|Its all about ships
PROFILE AND REVIEW
Cruise line profile - Carnival Cruise Lines -Sunshine class - profile and review
Above: Carnival Sunshine.
Above: Carnival Destiny.
Above : Carnival Victory.
Below: A rendering of Carnival Radiance
courtesy of Carnival Cruise Line.
Left: Costa Fortuna.
Below: Costa Magica.
Right: Carnival Sunrise.
Below Carnival Victory.
The three ships that make up Carnival' Cruise Line's Sunshine
class (Carnival Sunshine, Carnival Sunrise and Carnival
Radiance) are the three ships that once made up that line's Destiny
class (Carnival Destiny, Carnival Triumph, and Carnival
Victory). In addition to the Carnival ships, two near-sisters sail
for Costa Cruises (Costa Fortuna and Costa Magica).

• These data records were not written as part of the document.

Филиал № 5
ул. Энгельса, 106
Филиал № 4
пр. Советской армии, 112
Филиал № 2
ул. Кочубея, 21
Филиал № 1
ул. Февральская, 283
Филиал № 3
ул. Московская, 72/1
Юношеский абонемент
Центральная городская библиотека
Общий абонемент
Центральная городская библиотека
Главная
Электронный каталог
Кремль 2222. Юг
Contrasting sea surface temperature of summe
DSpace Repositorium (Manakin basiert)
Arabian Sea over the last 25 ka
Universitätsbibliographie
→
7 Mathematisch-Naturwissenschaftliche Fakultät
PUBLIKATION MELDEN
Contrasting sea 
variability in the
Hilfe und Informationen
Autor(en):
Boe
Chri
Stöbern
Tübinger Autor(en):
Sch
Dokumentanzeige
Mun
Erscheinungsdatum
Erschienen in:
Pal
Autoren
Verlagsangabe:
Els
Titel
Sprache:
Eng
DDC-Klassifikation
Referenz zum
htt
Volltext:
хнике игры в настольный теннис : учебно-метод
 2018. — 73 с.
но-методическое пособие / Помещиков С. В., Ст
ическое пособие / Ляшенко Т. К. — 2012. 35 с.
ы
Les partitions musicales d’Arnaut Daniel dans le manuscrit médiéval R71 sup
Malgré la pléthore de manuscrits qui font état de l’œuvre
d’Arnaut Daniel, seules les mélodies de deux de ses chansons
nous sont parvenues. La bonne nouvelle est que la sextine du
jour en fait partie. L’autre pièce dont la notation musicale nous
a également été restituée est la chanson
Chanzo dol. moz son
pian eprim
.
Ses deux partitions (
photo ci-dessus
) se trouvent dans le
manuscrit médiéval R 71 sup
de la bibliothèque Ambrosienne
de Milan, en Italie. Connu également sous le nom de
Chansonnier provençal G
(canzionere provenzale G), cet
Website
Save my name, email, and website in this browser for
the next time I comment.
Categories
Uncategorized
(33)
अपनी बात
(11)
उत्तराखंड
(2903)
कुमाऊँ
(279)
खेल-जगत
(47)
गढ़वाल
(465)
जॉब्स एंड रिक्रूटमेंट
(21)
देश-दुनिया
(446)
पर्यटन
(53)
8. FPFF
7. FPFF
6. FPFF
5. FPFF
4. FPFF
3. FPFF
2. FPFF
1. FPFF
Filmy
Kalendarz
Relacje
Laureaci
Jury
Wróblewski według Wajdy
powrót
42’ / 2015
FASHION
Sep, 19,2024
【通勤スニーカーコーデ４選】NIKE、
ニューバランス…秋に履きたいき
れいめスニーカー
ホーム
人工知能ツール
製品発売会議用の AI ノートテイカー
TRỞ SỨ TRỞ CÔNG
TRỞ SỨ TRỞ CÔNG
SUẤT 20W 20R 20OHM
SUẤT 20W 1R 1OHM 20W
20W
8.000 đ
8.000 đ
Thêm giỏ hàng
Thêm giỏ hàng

The Carnival ships have a unique history. In the late 1990s,
Carnival undertook to build a new type of cruise ship capable of
carrying more passengers and offering more features than any
existing ship. The result was Carnival Destiny, which in 1998,
not only was the largest cruise ship in the world but also the first
cruise ship to exceed 100,000 gross tons. She was followed
shortly thereafter by Carnival Triumph and Carnival Victory,
which had an additional deck making them even larger than the
lead ship in the class. In any event, the three ships proved highly
popular and became work horses of the Carnival fleet.
A problem that all major cruise lines face is that while cruise
ships are built to operate for more than 40 years, the public begins
to regard them as old after about 15 years and they become non-
competitive with the new ships coming out of the shipyards. The
traditional solution has been to sell them to lines operating in the
secondary market or to budget cruise lines. However, with the
Destiny class, Carnival decided to take a different approach - -
extensively refurbishing the ships. These refurbishments were not
a mere change of the carpet in the public areas but bow to stern
transformations that make it difficult to find any of the original
interior. In short, the ships would have the interiors of new cruise
ships. Since the change was so extensive, Carnival decided to
give each of the ships a new name.
The transformation of the Destiny ships into the Sunshine class
came at a turning point in Carnival's history. Carnival had
become the world's most popular cruise line with ships with
fantasy-land interiors and a party-time atmosphere. With its
Dream-class ships, Carnival was slowly moving away from that
approach to cruising towards a more up-market cruise experience
with more contemporary decors. As one Carnival executive
confided; “Our audience has grown up.” The transformation of
Carnival Destiny into Carnival Sunshine gave the line the
opportunity to test how the public would react to a ship totally
incorporating the new approach. Carnival Sunshine proved
highly popular and so Carnival decided to similarly transform
Carnival Triumph and Carnival Victory.
As a result of these transformations, the three Sunshine class ships
provide a state-of-the-art Carnival Cruise experience. Their interiors
and features are very similar to those of Carnival's Vista class ships.
They offer a relaxed, resort-style cruise experience in an atmosphere
similar to a contemporary hotel. At just over 100,000 gross tons, they
are large cruise ships but can be viewed as medium-size in
comparison to ships being built today. (Interestingly, Carnival
Sunshine is now slightly larger than her two sisters, which had been
slightly larger than Carnival Destiny prior to the transformations).
The transformed Carnival Sunshine entered service in 2013 and
Carnival Sunrise in 2019. Carnival Radiance underwent her
transformation in 2020 but her return to service was delayed due to the
halt in cruise operations stemming from the COVID 19 pandemic. At
double occupancy, Sunrise and Radiance can accommodate 2,984
passengers while Sunshine can host 3,002.
The two Costa ships are 102,287 gross tons. They
were the fourth and fifth ships built in the class. Costa
Fortuna, which entered service in 2004, has an interior
which was designed as a tribute to the ocean liners of the
past. The interior of Costa Magica (2005) was designed
by Joe Farcus and tries to capture the space between the
sky and the sea.
All of the ships in this class were built by Italy's
Fincntieri. They have diesel-electric power plants and are
propelled by two traditional propeller shafts. They have
cruising speeds between 20 and 21 knots, which is at or
slightly below average. The ships have three bow
thrusters and three stern thrusters, which enhance their
maneuverability in port.
Above left: Carnival Triumph.
Above right: The same ship as Carnival Sunrise.